Self-Incrimination – Michelle Adams

Self Incrimination

Michelle Adams, author of MY SISTER, picks Thomas Harris's SILENCE OF THE LAMBS for our regular Self-Incrimination piece!

Posted on December 20, 2016 in Guest Author, Self incrimination
Tags: Author Content, Hannibal Lecter, Michelle Adams, My Sister, Silence of the Lambs, Thomas Harris, self incrimination

When it comes to picking a favourite book, it is quite frankly a bit of a struggle. I have many books on my shelf that mean something to me, and many books that have passed through my hands which have left their indelible mark. But one that stands out to me as both a reader and as a budding writer when I read it is The Silence of the Lambs by Thomas Harris.

I was only eight years old when it was released, and so for a few years it escaped my reading radar. But after a trip to Blackpool to see the illuminations with my Mum, and a late-night glimpse of Jonathon Demme’s impossibly creepy adaptation, the novel from which it was born became an object of fascination. It was later on that year when I was awarded a book token as a prize at my school’s annual speech day, and there was little doubt about what I was going to spend the money on. It did raise a few eyebrows, sitting amongst the other educational tomes about biology and chemistry awaiting presentation, but I suppose now that I’m a writer I can claim the content had some educational value for me.

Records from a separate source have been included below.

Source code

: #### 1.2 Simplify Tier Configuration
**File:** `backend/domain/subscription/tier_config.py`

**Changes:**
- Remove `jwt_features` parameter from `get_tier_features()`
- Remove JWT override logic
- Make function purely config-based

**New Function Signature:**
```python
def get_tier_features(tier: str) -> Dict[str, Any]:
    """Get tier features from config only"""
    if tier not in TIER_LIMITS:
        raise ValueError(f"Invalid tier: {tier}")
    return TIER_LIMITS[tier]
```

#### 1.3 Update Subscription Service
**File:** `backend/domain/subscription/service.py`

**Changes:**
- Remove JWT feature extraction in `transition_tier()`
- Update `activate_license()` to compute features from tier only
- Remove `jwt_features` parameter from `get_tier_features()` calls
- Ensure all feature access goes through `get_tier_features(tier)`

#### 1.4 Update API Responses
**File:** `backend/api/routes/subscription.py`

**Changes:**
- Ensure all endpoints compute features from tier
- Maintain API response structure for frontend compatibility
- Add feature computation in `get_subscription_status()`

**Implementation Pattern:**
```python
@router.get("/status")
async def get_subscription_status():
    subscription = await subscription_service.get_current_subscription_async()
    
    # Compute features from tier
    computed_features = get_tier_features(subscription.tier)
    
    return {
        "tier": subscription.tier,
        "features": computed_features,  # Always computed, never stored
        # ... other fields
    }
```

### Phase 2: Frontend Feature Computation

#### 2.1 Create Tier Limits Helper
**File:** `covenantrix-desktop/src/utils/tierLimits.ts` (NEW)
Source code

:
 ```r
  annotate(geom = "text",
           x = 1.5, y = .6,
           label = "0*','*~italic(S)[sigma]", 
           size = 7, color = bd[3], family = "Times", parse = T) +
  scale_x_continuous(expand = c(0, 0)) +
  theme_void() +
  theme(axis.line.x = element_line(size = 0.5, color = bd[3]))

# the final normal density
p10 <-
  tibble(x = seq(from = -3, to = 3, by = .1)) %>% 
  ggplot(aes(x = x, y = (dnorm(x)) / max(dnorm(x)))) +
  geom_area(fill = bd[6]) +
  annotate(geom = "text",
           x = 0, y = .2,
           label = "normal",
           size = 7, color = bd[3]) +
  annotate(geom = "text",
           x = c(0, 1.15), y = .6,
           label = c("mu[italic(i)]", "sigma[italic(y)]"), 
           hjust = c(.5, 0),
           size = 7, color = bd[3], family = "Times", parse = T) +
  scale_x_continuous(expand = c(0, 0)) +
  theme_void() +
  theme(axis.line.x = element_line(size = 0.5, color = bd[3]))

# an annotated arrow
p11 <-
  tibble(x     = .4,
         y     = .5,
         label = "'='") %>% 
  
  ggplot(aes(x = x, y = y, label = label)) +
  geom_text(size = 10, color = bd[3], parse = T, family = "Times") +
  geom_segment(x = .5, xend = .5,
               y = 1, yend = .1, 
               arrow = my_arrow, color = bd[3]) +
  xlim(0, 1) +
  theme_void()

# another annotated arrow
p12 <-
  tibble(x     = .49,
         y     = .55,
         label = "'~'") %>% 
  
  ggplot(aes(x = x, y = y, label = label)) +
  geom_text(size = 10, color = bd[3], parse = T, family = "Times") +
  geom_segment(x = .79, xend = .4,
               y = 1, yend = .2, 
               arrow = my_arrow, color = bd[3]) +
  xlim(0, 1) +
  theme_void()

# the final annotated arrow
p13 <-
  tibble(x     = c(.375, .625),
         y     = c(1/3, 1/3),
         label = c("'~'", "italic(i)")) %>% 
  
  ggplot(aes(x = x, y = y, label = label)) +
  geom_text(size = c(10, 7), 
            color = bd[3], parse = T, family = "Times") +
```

Michelle Adams Finished Copy Silence of the Lambs

If it is at all possible that you don’t yet know the story of The Silence of the Lambs, here’s a quick recap. Hannibal Lecter is a brilliant psychiatrist. He is also in prison due to an unfortunate penchant for the taste of human flesh. Clarice Starling, a rookie FBI agent is sent to talk to Lecter on the premise of completing a questionnaire for Behavioural Sciences. But her seniors have ulterior motives for sending her to Lecter; to solicit information about a serial killer on the loose called Buffalo Bill and who is targeting young women.

Through a growing yet dangerous connection to Lecter and her expertise in psychiatry, Clarice proves vital in the chase to save Buffalo Bill’s latest victim and catch the killer. But by the end of the novel Lecter is also on the loose and you are left wondering if Clarice’s nightmare is only just beginning.

The Silence of the Lambs is dark, twisted, and in places torturous. The chapters are often short – filled with dialogue – and rocket you forward in the chase to save a life. I love the depth of the characters, their mannerisms and histories, and the interactions they share. Despite the often overt violence of the story nothing feels gratuitous, and character motives, while sometimes deftly hidden, are also well developed and reassuring when it comes to understanding their actions.

Often as readers we bemoan screen adaptations of our favourite novels, and fans of the screen roll their eyes at booklovers who wax lyrical about unacceptable omissions and differences. I personally enjoy the differences in the telling of one story between the different forms of media, and appreciate the two interpretations because of their own merits. But the movie adaptation creates for me one of the rare instances where the book and the movie manage not only to complement each other, but where the screen adaptation enhances my enjoyment of the novel. It is impossible to read my water-damaged, yellow-edged copy without visualising Sir Anthony Hopkins as Lecter, or Jodie Foster as Clarice Starling. If you have only seen the movie, grab an old copy of the book and give it a go. I don’t think you’ll be disappointed.